In these last years of her life, Ellen was in effect robbed of the letters she held so dear, and we have been damaged by Shorter and Wise too. Many of the letters and objects that they took from Ellen by their sharp practice remain in private collections, the whereabouts of some unknown, although others have been bought by the Brontë Parsonage Museum or returned voluntarily.
One thing they could not steal from Ellen, however, were her memories. And they can never take from Ellen the honour and praise she deserves from us, for her friendship and loyalty to the Brontë sisters in their lifetime and after their death.
Since Shorter owned the Bronte copyright , the society’s hands were tied. They had to be nice to him, and draw a curtain over his dealings. There had to be something about Clement King Shorter, as he got two prickly people, none too fond of each other, to cooperate with him..namely ,Ellen Nussey and Arthur Bell Nicholls. He was kind to Arthur; Ellen he simply brought to heel. But what aided him the most in this was ,I believe, the age of both parties.

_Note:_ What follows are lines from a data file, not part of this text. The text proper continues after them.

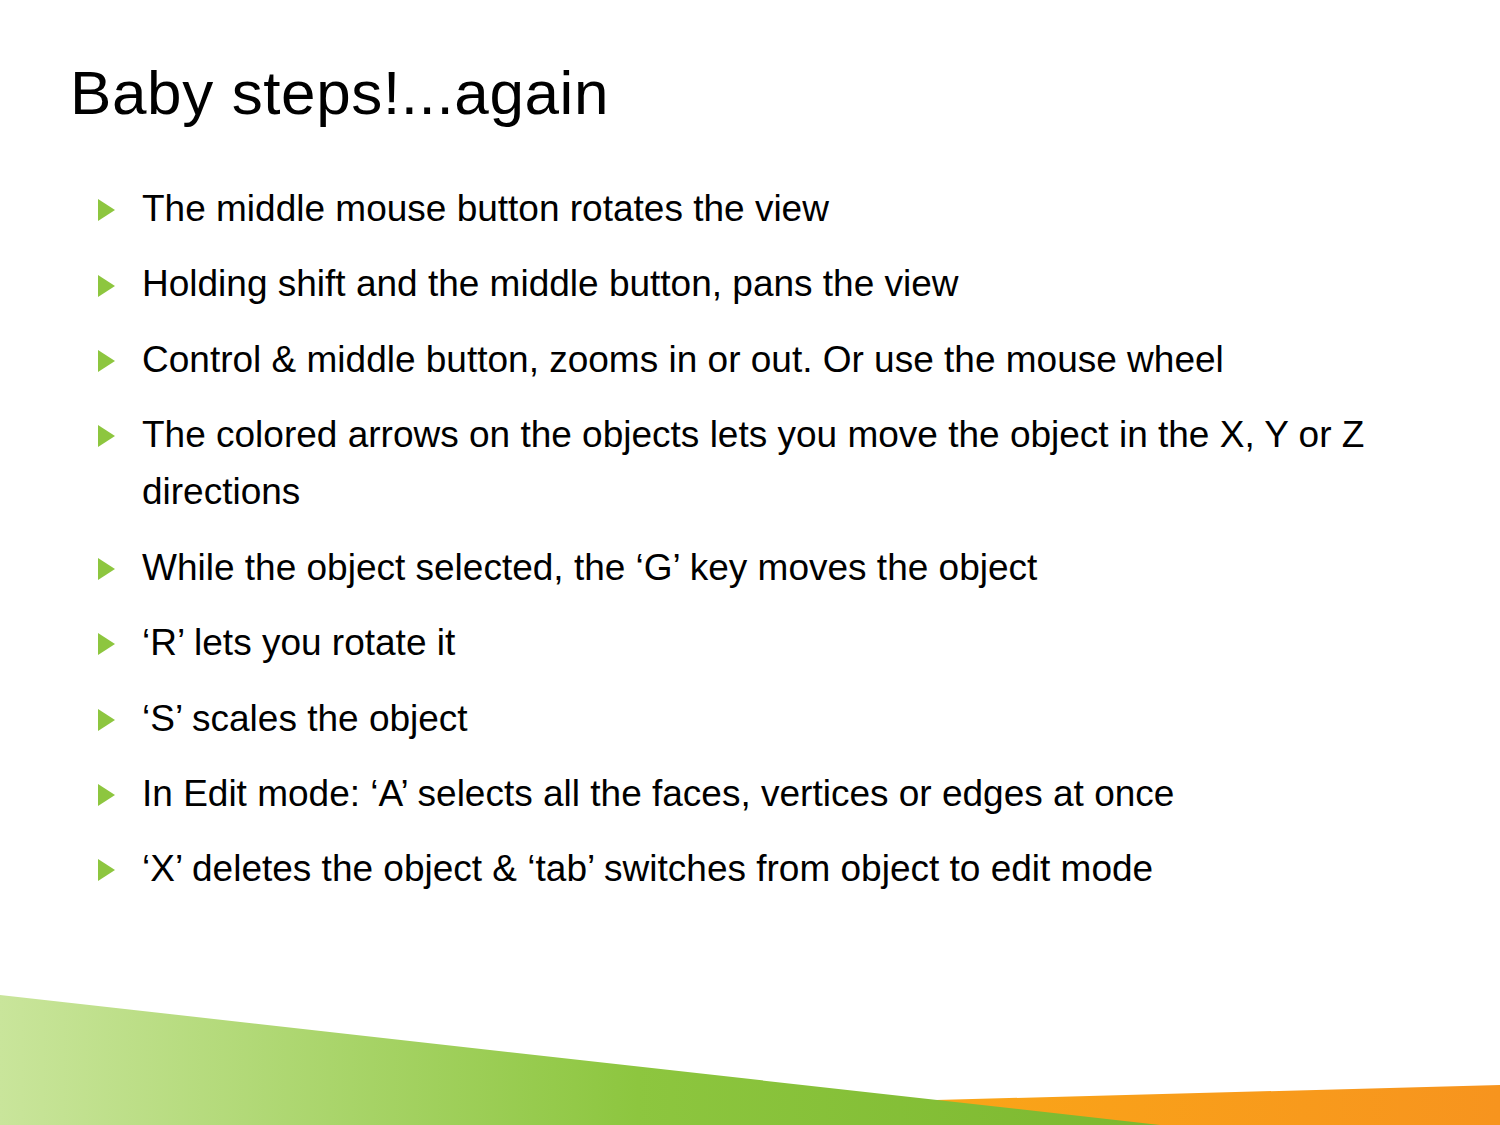Baby steps!...again
The middle mouse button rotates the view
Holding shift and the middle button, pans the view
Control & middle button, zooms in or out. Or use the mouse wheel
The colored arrows on the objects lets you move the object in the X, Y or Z directions
While the object selected, the ‘G’ key moves the object
‘R’ lets you rotate it
‘S’ scales the object
In Edit mode: ‘A’ selects all the faces, vertices or edges at once
‘X’ deletes the object & ‘tab’ switches from object to edit mode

They had become too old for the office fate had allotted them to refuse him. So perhaps Mr. Shorter’s greatest attribute was timing.
Ellen Nussey like all of us was not perfect. She made mistakes also she got involved with people of bad character. She considered things should go in a certain way and when it didn’t she reacted badly. Her correspondence with Charlotte gives us a good idea of life at that time after Charlotte died things became twisted and sadly at times things were said that were mischievous and in some cases downright lies. We must be grateful for the work of the bronte’s I include Branwell there endeavours have enriched English literature. So thank you Ellen and most importantly let’s be thankful for the gifts left to us a unique family a unique setting and a unique gift to the world of literature.